Saturday, December 06, 2008

The Case of the Grinning Cat


The Case of the Grinning Cat is about a lot of things:  the millenium, art happenings, 9/11, demonstrations, French elections, graffiti, history, socialism, surrealism, the metro...but to me it is mainly about the use of sidewalks.


Like the cat, this is a piece of tiny art, shot on video, with a concentration o the everyday, and people's faces and everyday actions, that makes it a direct response to that other piece of everyday art: The Cat.

The movie did make me think this: Would there be a better director to tackle Thomas Pynchon?  Maybe co-direct with the Farrelly Bros. and have Jerry Lewis star.

As Mr.

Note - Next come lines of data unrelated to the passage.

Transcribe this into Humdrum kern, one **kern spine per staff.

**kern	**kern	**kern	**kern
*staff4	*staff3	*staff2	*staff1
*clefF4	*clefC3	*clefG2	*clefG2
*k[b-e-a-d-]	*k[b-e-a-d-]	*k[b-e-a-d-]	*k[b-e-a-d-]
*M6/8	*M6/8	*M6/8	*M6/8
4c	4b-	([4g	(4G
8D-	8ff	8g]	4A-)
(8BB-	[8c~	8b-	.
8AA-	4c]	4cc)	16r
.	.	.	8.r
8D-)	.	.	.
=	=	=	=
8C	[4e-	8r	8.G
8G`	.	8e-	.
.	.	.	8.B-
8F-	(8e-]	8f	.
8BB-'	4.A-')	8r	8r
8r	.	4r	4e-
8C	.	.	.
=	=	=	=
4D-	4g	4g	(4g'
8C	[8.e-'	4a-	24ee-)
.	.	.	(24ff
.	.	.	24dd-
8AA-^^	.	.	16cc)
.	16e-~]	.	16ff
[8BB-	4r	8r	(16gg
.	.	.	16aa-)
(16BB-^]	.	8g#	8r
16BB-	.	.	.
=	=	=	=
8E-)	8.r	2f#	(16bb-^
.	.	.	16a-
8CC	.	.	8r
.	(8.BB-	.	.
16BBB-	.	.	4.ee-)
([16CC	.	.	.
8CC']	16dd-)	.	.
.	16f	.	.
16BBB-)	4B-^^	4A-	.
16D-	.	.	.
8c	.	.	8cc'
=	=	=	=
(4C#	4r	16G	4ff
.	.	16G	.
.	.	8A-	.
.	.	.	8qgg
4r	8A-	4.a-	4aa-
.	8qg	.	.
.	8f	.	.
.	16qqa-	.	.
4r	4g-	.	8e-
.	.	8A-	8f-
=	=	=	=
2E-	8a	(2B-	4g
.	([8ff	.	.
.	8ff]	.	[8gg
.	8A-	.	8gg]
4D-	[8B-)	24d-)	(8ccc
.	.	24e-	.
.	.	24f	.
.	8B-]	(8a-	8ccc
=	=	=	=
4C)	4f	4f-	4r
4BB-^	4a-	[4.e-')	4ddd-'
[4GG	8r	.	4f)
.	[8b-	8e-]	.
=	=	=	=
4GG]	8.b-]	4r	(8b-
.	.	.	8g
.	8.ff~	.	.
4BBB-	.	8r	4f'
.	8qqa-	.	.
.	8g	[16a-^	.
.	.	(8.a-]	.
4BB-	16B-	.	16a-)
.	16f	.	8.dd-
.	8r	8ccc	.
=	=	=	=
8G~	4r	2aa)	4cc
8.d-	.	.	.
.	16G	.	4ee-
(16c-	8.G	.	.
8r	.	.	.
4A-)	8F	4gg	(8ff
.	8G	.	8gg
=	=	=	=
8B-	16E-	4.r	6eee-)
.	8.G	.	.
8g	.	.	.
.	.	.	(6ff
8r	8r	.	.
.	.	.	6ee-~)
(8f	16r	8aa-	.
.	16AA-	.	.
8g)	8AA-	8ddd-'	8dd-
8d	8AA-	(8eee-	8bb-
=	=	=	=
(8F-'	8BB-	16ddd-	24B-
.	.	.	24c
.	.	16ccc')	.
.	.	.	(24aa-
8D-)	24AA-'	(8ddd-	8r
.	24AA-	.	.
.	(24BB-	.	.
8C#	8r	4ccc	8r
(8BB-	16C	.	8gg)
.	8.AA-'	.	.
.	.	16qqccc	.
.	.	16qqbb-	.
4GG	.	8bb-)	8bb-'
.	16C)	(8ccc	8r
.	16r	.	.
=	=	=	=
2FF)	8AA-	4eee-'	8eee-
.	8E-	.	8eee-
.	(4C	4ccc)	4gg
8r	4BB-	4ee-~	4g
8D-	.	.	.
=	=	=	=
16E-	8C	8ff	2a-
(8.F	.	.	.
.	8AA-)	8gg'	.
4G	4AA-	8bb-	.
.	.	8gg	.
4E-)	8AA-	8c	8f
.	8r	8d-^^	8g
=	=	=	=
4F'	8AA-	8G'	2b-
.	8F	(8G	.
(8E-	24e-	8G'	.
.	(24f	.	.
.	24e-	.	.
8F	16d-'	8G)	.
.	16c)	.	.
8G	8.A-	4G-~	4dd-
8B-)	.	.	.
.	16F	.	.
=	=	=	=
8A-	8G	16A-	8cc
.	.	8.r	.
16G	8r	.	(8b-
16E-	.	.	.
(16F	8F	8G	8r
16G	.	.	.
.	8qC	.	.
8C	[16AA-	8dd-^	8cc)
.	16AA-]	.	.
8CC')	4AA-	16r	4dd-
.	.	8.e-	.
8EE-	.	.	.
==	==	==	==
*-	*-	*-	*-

Pynchon said, "There are conspiracies and anti-conspiacies" and Marker's movies are about both.

As the millennium turned and Marker noticed the cartoonish graffiti appearing around Paris, he decided to make a movie with the grinning cat as a jumping off point to consider all of the above but really it can be boiled down to people and how people react to those things that are just without  their grasp.

One of the first things we see in the movie is an internet coordinated happening, people turning up corralled by email and texting to walk in a public space and open and close their umbrellas every ten seconds and, eventually, to quietly sing a song.

This is contrasted later with the anti-war and simply "anti" demonstrations that occurred after 9/11 and after certain designs were made where it seemed like powers that be were not listening to anyone in particular.

Which of the two above, the art happening or the protest, did more good?

I don't know if there is a clear cut winner, but Marker wants us to consider the power and secretive tissue of the former.

Marker's movies hit you with about 7 ideas per minute:  theoretical, visual, abstract, concrete, but all of them are tied to a root feeling and need to communicate that take sit out of the clouds and back down to the sidewalks, to the cat.

There are three points in the movie that I will consider, random almost in that you could consider many others.  In the first Marker is taping some classical performers on the metro.  A man starts to walk in front of his camera, notices him, smiles into the camera and steps back.  There are no other directors who welcome the subjects gaze as much as Marker.

The second, the year "2002" is graphically dancing across the floor to signal the ushering in of a new year.  After a few moments we see children delightedly playing across the graphic, stepping all over 2002.

In the third, Marker is filming a demonstration by some Islamic Women.  Marker positions himself not among the demonstrators, or even as a "pedestrian" watching, but among the journalists covering the event.  What was human before suddenly becomes distorted and odd, it is no longer about connection but about true "demonstration."  It is real because there are cameras there not because of what is happening in front of them.

The cat is one of the things that we cold have lost over the past eight years:  our sense of eccentricity, our grin, our human-ness.



It should be said that the movie is dedicated to actor/suicide George Sanders.  All the more reason to love it.